Where "down" occurs in a line of the entries below, copy that line.

↓↓↓

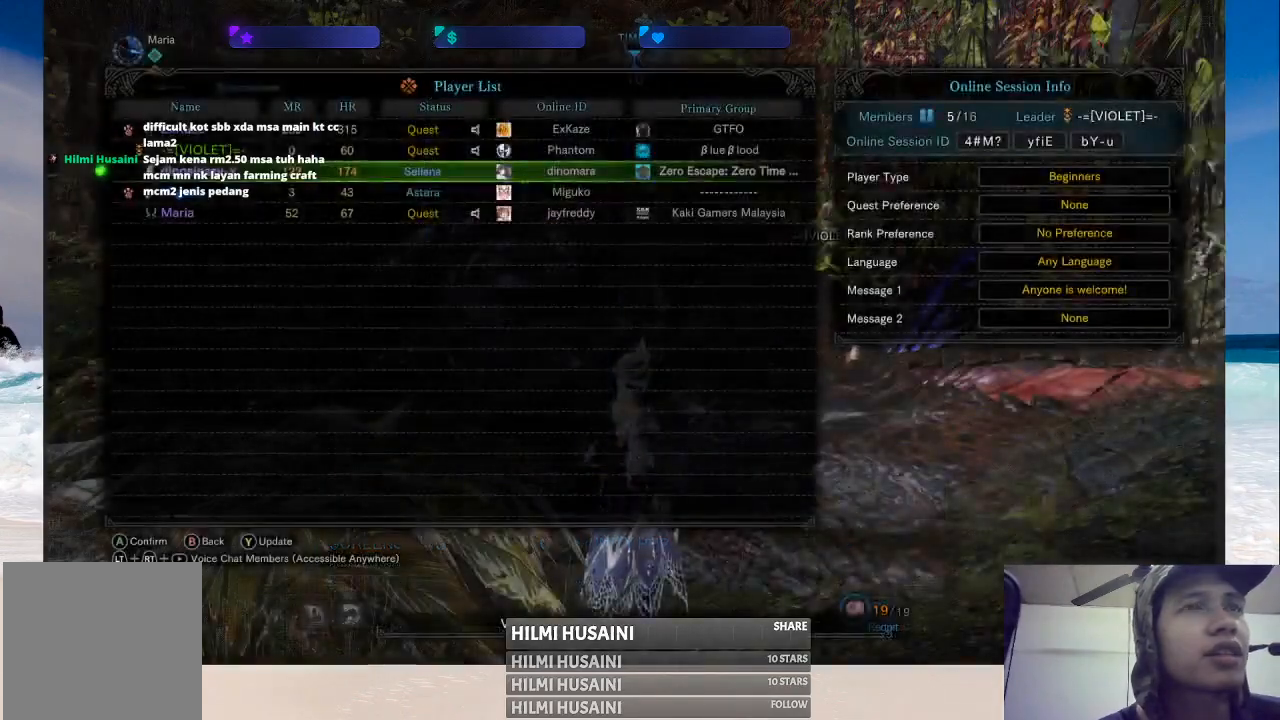
Gameplay with a controller (Xbox layout); each line is a JSON object with the inputs held at the frame after it. "events" lists button and stick changes between this image and that frame as [ms after this image, input, new state], when the widget could be followed in between. Not read: L1 L3 R1 R3.
{"buttons": [], "left_stick": "center", "right_stick": "center", "events": [[150, "B", "down"], [267, "B", "up"]]}
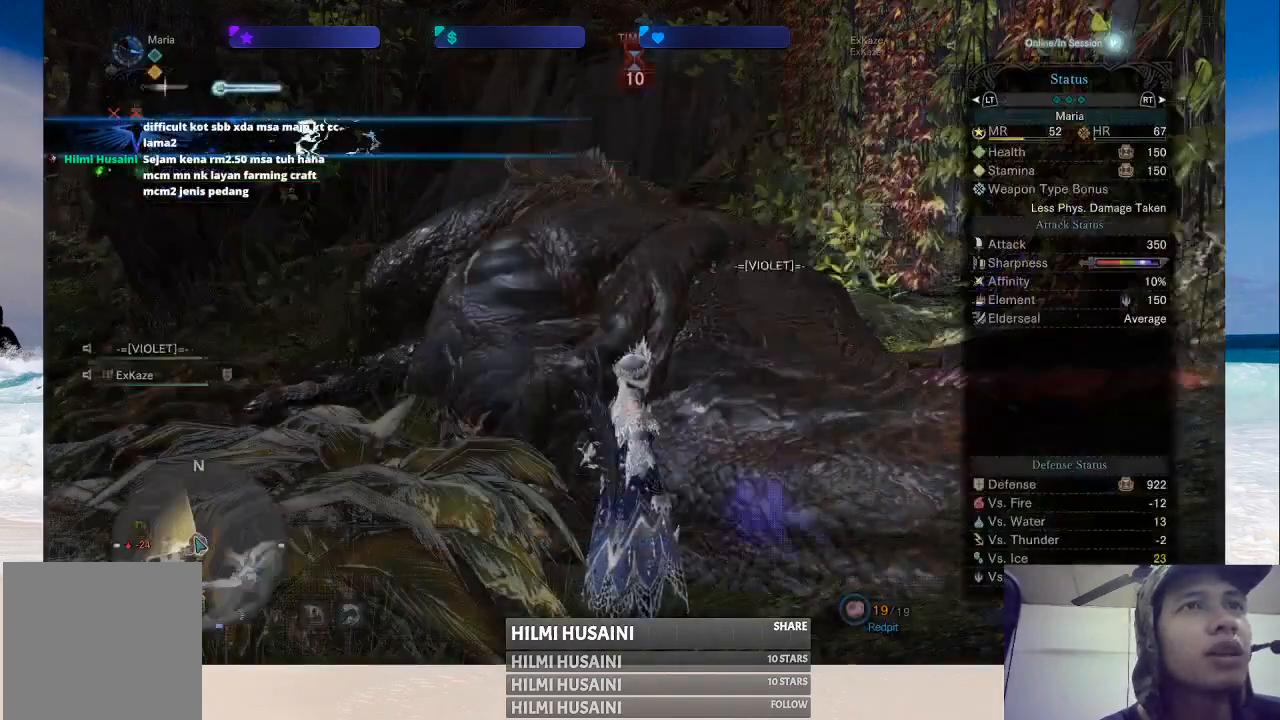
{"buttons": [], "left_stick": "center", "right_stick": "center", "events": []}
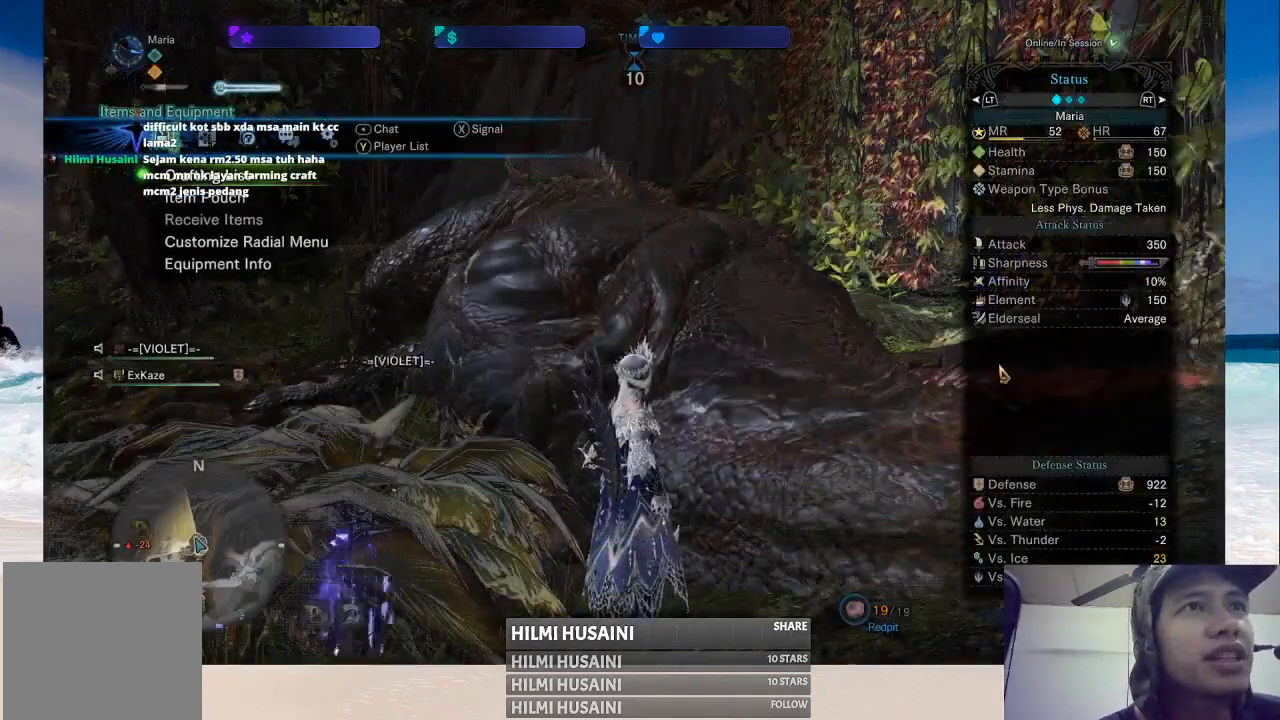
{"buttons": [], "left_stick": "center", "right_stick": "center", "events": [[17, "B", "down"], [133, "B", "up"]]}
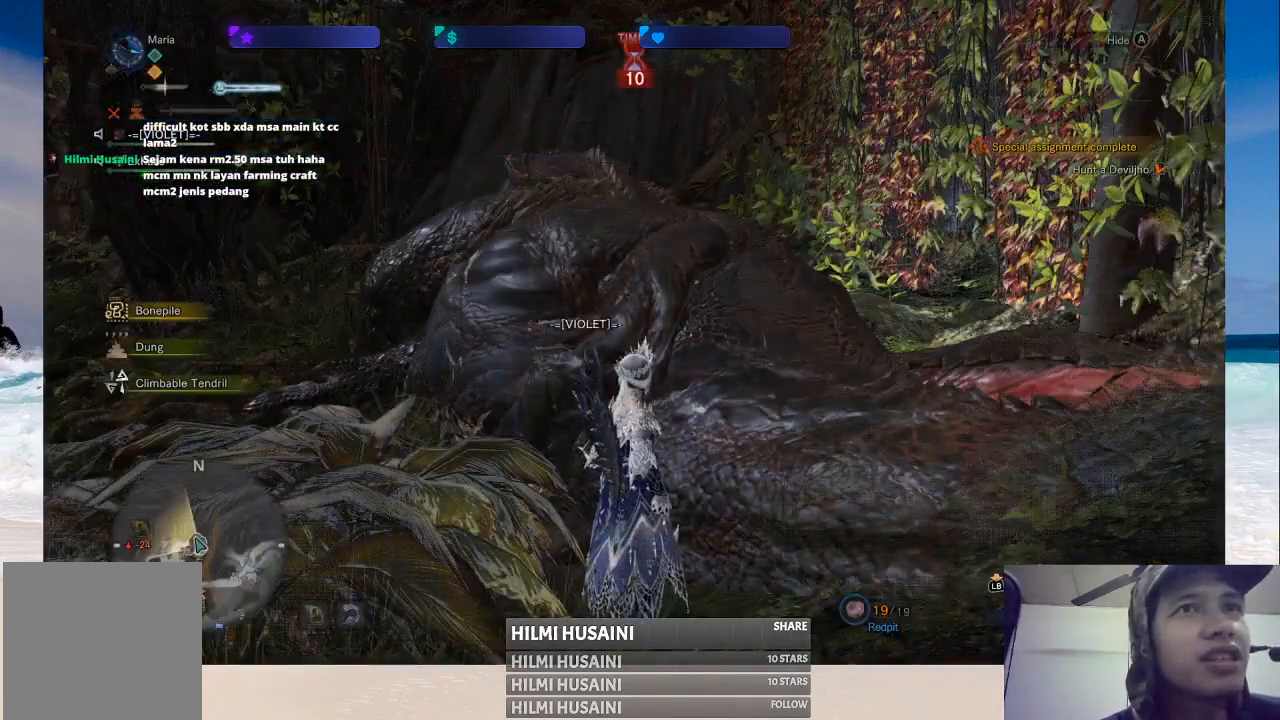
{"buttons": [], "left_stick": "center", "right_stick": "center", "events": [[100, "right_stick", "left"], [450, "right_stick", "center"]]}
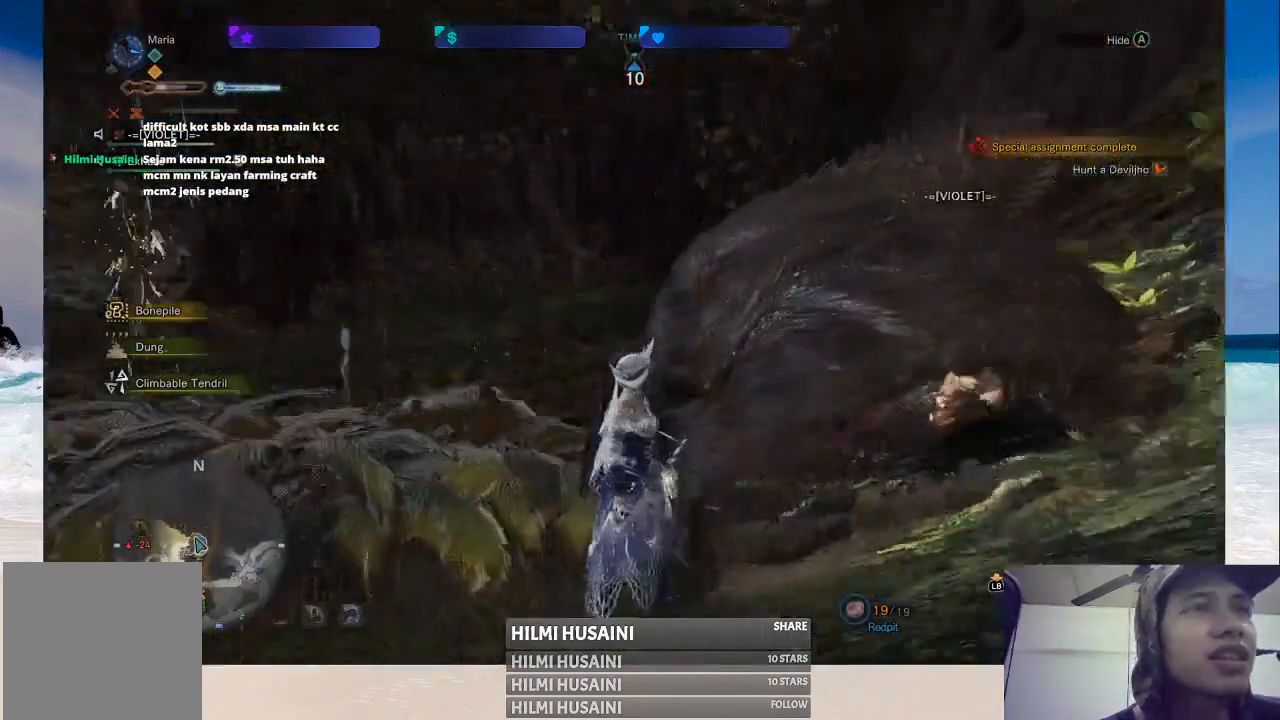
{"buttons": [], "left_stick": "up-left", "right_stick": "center", "events": [[117, "left_stick", "up-left"]]}
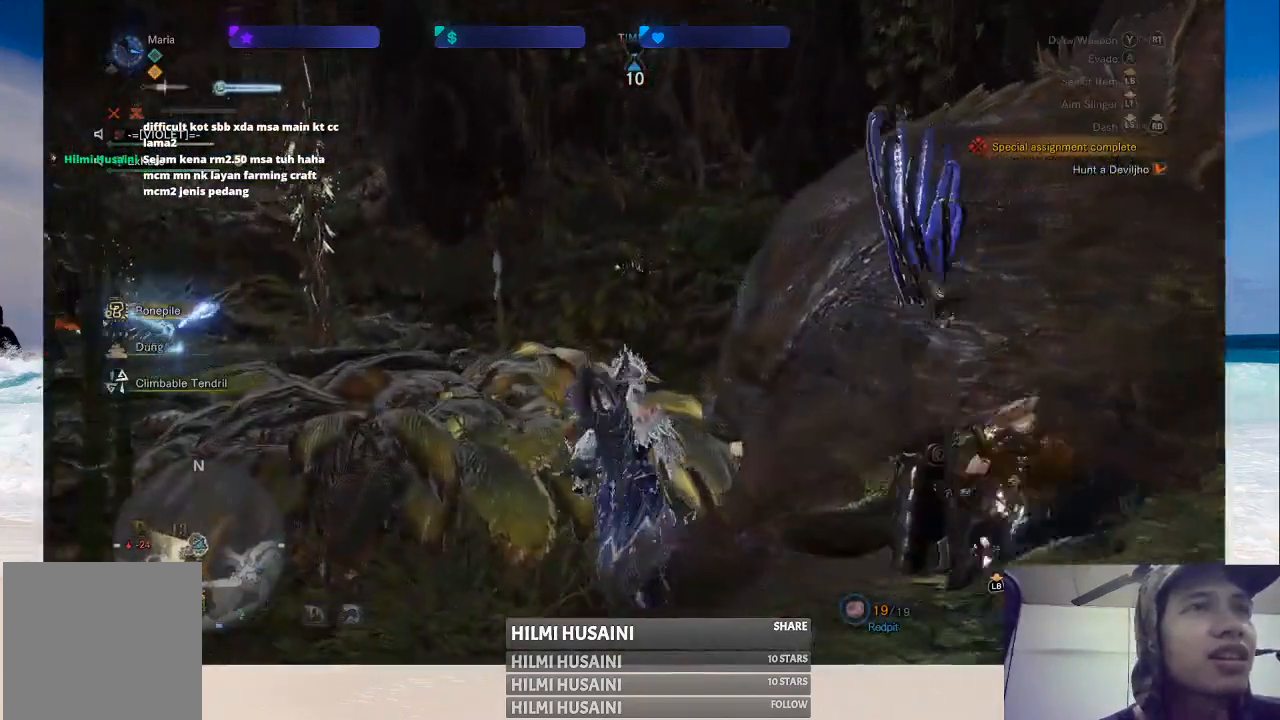
{"buttons": [], "left_stick": "right", "right_stick": "center", "events": [[117, "left_stick", "up"], [217, "left_stick", "up-right"], [350, "left_stick", "right"]]}
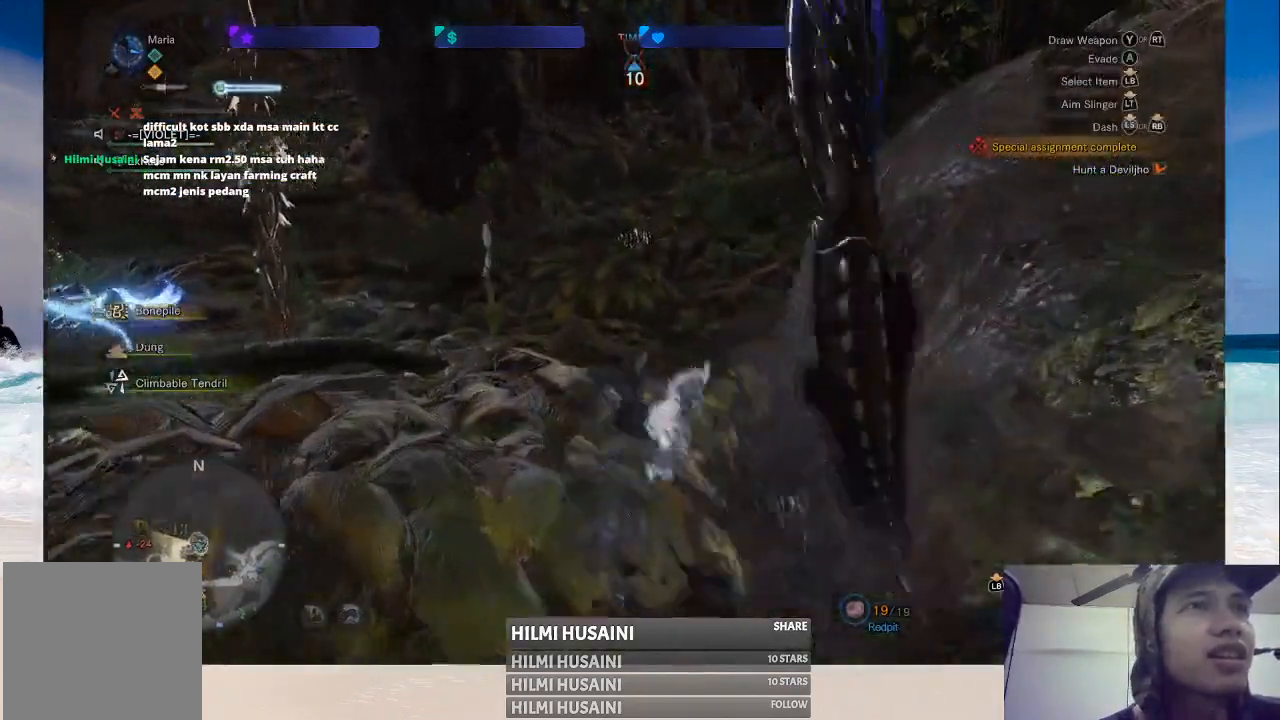
{"buttons": [], "left_stick": "right", "right_stick": "center", "events": [[167, "B", "down"], [267, "B", "up"], [317, "B", "down"], [433, "B", "up"]]}
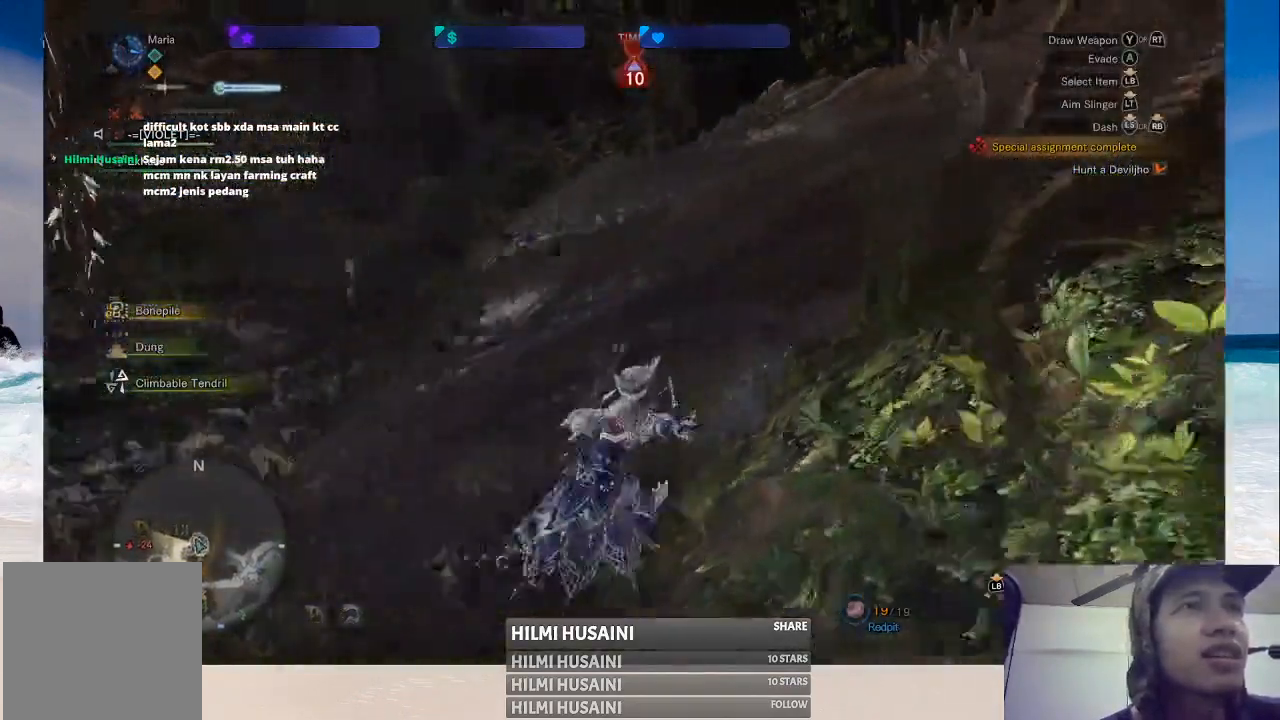
{"buttons": [], "left_stick": "up", "right_stick": "center", "events": [[17, "B", "down"], [217, "B", "up"], [283, "left_stick", "up-right"], [483, "left_stick", "up"]]}
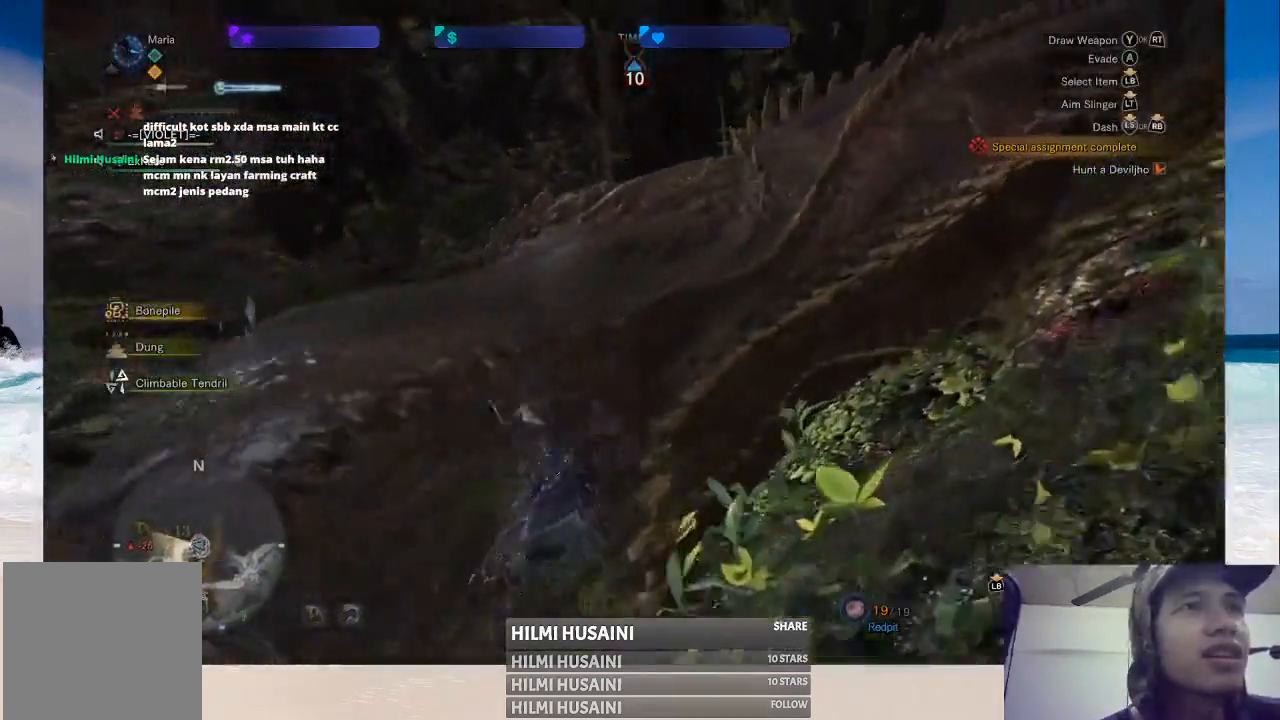
{"buttons": [], "left_stick": "up", "right_stick": "left", "events": [[217, "right_stick", "left"]]}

↑↑↑

▶ _EXERCISE SOLUTION_:
{"buttons": [], "left_stick": "center", "right_stick": "center", "events": [[150, "B", "down"], [267, "B", "up"]]}
{"buttons": [], "left_stick": "center", "right_stick": "center", "events": [[17, "B", "down"], [133, "B", "up"]]}
{"buttons": [], "left_stick": "right", "right_stick": "center", "events": [[167, "B", "down"], [267, "B", "up"], [317, "B", "down"], [433, "B", "up"]]}
{"buttons": [], "left_stick": "up", "right_stick": "center", "events": [[17, "B", "down"], [217, "B", "up"], [283, "left_stick", "up-right"], [483, "left_stick", "up"]]}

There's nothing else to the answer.